Pictures paired with source code
■ ■ ■

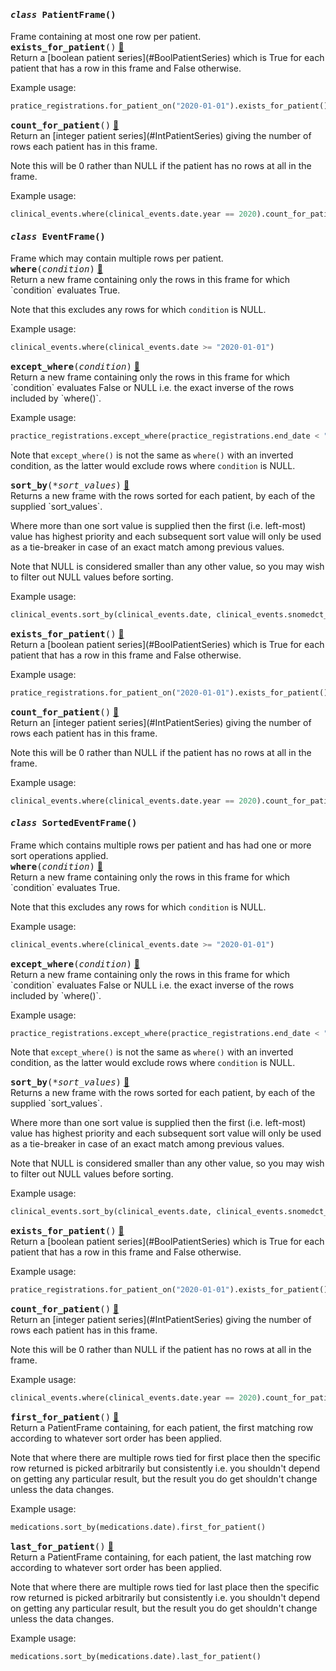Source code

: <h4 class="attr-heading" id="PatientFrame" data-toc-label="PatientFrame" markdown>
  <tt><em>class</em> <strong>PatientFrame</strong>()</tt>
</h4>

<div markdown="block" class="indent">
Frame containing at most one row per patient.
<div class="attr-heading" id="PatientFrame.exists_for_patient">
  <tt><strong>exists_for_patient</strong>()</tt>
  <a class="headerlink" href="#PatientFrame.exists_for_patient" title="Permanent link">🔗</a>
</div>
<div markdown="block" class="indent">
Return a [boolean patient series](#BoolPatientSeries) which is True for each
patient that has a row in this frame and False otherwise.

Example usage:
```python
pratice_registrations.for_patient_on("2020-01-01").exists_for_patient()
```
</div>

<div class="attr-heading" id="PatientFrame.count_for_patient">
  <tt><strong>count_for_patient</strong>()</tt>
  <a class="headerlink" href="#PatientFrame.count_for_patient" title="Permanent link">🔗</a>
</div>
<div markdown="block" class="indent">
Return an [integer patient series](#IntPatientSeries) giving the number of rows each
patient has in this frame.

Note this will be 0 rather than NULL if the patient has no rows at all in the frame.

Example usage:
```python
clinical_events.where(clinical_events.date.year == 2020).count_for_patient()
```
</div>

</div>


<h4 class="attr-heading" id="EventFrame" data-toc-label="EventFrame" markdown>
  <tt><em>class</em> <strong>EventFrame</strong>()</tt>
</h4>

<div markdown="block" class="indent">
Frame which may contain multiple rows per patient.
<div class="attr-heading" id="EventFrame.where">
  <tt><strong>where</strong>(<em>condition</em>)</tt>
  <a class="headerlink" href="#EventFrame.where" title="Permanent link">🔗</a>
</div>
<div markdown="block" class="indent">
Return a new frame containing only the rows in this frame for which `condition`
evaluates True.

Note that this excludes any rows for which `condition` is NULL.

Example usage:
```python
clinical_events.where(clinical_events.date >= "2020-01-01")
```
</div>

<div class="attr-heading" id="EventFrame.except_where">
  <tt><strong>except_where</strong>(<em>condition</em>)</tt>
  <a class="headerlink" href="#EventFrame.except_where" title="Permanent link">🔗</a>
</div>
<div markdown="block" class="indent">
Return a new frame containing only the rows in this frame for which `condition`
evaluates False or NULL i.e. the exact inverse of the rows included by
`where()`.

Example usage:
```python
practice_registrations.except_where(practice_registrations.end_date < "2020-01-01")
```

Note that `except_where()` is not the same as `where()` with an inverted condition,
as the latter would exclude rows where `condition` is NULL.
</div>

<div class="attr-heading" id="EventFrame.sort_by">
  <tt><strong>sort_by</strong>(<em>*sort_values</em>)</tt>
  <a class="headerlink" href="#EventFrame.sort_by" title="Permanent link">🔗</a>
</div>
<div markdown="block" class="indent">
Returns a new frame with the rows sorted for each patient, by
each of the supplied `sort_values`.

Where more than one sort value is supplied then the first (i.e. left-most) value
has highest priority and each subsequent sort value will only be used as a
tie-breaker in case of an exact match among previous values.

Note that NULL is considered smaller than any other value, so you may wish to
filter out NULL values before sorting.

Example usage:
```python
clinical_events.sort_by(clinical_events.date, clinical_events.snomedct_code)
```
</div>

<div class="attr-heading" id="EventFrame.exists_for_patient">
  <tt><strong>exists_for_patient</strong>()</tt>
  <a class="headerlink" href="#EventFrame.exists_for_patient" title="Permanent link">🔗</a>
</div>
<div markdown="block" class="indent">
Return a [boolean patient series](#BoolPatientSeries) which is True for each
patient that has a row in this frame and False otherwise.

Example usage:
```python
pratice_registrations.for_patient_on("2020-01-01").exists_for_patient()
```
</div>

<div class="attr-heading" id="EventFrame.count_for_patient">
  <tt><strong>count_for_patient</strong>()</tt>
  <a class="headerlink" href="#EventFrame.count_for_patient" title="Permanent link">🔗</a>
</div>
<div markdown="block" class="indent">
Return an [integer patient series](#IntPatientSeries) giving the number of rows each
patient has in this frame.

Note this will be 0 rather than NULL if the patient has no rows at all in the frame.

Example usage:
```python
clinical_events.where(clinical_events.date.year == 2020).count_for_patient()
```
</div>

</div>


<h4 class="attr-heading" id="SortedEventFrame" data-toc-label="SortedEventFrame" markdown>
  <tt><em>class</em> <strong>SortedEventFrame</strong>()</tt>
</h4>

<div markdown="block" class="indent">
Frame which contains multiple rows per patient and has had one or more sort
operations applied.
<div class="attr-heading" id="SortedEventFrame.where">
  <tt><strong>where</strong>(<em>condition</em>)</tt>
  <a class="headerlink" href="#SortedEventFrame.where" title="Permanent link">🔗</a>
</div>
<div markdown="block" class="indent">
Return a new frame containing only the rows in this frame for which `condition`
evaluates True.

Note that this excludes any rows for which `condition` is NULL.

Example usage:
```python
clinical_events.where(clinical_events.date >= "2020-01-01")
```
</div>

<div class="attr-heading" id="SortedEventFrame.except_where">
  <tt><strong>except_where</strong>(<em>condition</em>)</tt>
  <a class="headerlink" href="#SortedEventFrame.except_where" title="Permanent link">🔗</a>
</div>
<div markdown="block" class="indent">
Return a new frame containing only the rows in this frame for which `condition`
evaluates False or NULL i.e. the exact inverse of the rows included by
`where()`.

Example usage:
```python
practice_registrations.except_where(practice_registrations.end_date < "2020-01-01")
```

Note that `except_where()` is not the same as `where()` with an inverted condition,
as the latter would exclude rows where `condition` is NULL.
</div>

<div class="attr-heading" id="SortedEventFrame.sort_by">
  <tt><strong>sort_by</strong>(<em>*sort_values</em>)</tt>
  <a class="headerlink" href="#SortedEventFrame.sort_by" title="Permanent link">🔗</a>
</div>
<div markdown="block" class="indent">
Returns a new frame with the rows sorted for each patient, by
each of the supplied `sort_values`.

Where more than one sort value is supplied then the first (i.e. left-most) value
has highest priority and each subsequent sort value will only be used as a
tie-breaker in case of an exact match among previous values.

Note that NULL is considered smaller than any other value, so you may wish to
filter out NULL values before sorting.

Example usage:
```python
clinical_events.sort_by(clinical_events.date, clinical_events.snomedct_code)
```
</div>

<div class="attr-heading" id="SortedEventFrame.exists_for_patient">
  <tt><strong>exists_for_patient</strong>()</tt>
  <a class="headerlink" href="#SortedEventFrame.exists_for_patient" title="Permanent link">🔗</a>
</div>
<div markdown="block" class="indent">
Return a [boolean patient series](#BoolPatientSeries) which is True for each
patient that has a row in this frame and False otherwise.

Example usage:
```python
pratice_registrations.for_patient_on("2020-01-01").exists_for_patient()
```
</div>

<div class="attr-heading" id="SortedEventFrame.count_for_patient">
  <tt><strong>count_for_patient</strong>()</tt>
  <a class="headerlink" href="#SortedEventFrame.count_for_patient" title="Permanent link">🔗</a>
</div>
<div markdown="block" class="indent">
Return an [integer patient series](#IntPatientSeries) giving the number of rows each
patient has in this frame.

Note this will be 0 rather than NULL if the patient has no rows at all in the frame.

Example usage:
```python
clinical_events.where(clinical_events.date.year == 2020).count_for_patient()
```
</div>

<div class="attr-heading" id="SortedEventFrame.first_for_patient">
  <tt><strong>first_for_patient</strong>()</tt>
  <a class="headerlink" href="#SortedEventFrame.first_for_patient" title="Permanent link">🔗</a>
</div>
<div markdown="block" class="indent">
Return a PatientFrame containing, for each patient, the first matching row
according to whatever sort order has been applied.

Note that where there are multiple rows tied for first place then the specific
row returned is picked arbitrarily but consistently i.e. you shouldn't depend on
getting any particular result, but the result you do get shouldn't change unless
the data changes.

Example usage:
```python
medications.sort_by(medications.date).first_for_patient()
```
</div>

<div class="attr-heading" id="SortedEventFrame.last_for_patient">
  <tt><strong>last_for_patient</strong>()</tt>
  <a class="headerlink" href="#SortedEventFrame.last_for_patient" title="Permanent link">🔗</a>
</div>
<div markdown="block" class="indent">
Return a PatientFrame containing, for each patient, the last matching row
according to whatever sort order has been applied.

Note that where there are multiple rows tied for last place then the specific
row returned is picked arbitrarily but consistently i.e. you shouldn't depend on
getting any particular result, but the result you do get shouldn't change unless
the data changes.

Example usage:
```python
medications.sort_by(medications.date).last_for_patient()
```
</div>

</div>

■ ■ ■

**What you should do:**
Please provide nothing but the number of lines in the records that hold the string "then".

**Solution to this exercise:**
4